Boehlert scores 22% by SANE on peace issues
Peace Action, the merger of The Committee for a Sane Nuclear Policy (SANE) and The Freeze, has effectively mobilized for peace and disarmament for over forty years. As the nation's largest grassroots peace group we get results: from the 1963 treaty to ban above ground nuclear testing, to the 1996 signing of the Comprehensive Test Ban Treaty, from ending the war in Vietnam, to blocking weapons sales to human rights abusing countries. We are proof that ordinary people can change the world. At Peace Action we believe...
As the Pentagonís budget soars to $400 billion, 17% of American children live in poverty. For what the US will spend on Missile Defense in one year we could: put over a million children through Head Start OR provide healthcare for over 3.5 million children OR create over 100,000 units of affordable housing OR hire over 160,000 elementary school teachers.

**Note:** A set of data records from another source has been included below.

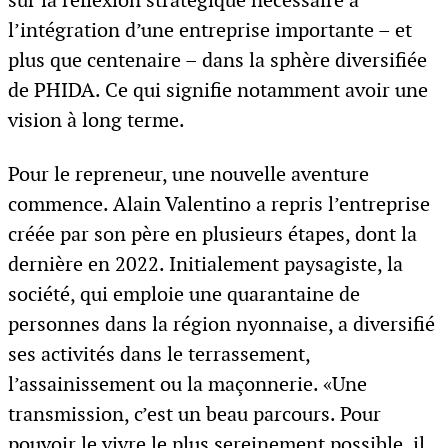
sur la réflexion stratégique nécessaire à
l’intégration d’une entreprise importante – et
plus que centenaire – dans la sphère diversifiée
de PHIDA. Ce qui signifie notamment avoir une
vision à long terme.
Pour le repreneur, une nouvelle aventure
commence. Alain Valentino a repris l’entreprise
créée par son père en plusieurs étapes, dont la
dernière en 2022. Initialement paysagiste, la
société, qui emploie une quarantaine de
personnes dans la région nyonnaise, a diversifié
ses activités dans le terrassement,
l’assainissement ou la maçonnerie. «Une
transmission, c’est un beau parcours. Pour
pouvoir le vivre le plus sereinement possible, il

At Peace Action our priorities are clear.
- That every person has the right to live without the threat of nuclear weapons.
- That war is not a suitable response to conflict.
- That America has the resources to both protect and provide for its citizens.
The ratings are based on the votes the organization considered most important; the numbers reflect the percentage of time the representative voted the organization's preferred position.
Source: SANE website 03n-SANE on Dec 31, 2003
No US troops under UN command; more defense spending.
Boehlert signed the Contract with America:
[As part of the Contract with America, within 100 days we pledge to bring to the House Floor the following bill]:
The National Security Restoration Act:
Source: Contract with America 93-CWA8 on Sep 27, 1994
No US troops under UN command, and restoration of the essential parts of our national security funding to strengthen our national defense and maintain our credibility around the world.